Marketing is a waste of money if the product it sells is not a product people buy again or refer others to buy it. The advice "spend 20% of your time on your product and 80% of your time on promoting it" is utterly wrong and is sure to cause a business to fail in the long term. The companies that last through recessions don't follow this rule. They obsess over their products and always seek to improve them, even when the market has spoken that it wants to buy them as they already are. 

5)   Not being selective with the advice you choose to follow

I personally believe the best advice comes from the people with the most life experience under their belt. They're simply the wisest. 

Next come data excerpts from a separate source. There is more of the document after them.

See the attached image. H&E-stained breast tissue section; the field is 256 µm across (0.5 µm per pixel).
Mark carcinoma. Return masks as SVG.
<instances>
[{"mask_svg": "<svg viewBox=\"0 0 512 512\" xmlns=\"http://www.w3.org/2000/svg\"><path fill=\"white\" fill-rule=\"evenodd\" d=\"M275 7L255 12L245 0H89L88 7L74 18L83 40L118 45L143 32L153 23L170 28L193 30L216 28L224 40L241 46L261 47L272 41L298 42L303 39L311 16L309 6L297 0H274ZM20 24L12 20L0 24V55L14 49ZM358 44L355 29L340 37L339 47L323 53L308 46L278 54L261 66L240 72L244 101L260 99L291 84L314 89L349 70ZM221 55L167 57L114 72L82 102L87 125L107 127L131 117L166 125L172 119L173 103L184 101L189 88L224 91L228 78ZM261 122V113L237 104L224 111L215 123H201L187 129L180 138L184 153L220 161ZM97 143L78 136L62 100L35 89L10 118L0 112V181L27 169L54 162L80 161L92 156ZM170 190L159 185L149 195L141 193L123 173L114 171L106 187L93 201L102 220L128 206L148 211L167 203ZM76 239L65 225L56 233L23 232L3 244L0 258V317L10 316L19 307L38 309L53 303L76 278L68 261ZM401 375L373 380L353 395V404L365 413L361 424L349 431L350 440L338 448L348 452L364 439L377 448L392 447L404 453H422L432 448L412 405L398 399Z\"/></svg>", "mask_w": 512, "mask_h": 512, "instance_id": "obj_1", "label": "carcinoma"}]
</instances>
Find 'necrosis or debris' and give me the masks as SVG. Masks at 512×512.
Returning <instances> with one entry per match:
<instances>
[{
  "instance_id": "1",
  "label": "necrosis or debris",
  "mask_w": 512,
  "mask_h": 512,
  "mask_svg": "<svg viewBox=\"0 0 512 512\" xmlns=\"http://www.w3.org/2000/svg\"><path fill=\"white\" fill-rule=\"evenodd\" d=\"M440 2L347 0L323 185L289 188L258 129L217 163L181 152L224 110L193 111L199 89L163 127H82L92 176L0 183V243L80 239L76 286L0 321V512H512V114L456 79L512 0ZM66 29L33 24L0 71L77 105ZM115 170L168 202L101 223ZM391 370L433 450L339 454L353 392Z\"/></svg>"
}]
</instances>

6)   Not listening to your customers

Your customers are always speaking to you, whether you hear them or not. For example, your current customer metrics are often the clearest point of communication you have with them. Yet, many businesses ignore their metrics and instead waste time and money on complicated survey funnels. If you want to know if people love your product, start by looking at your re-purchase and referral metrics, not by adding another survey. 

7)   Not building multiple streams of revenue in your business

When you make a movie, you can also make money from the merchandise associated with it. When you create a framework of ideas, you can also make money from licensing it to coaches, creating courses, books or experiences around it. When you have a physical store front for your business, you can also host classes. There are always additional ways to use what you already have to build additional revenue streams.

8)   Not making your employees feel proud to work for your company

The best work comes from people who would do it even if they didn't get a paycheck. People should feel a sense of purpose and emotional connection to be at their peak.

9)   Not continuing to learn

Read as much as you can. Have insightful conversations. Look outside of your industry for ideas. Never stop staying smart and becoming smarter.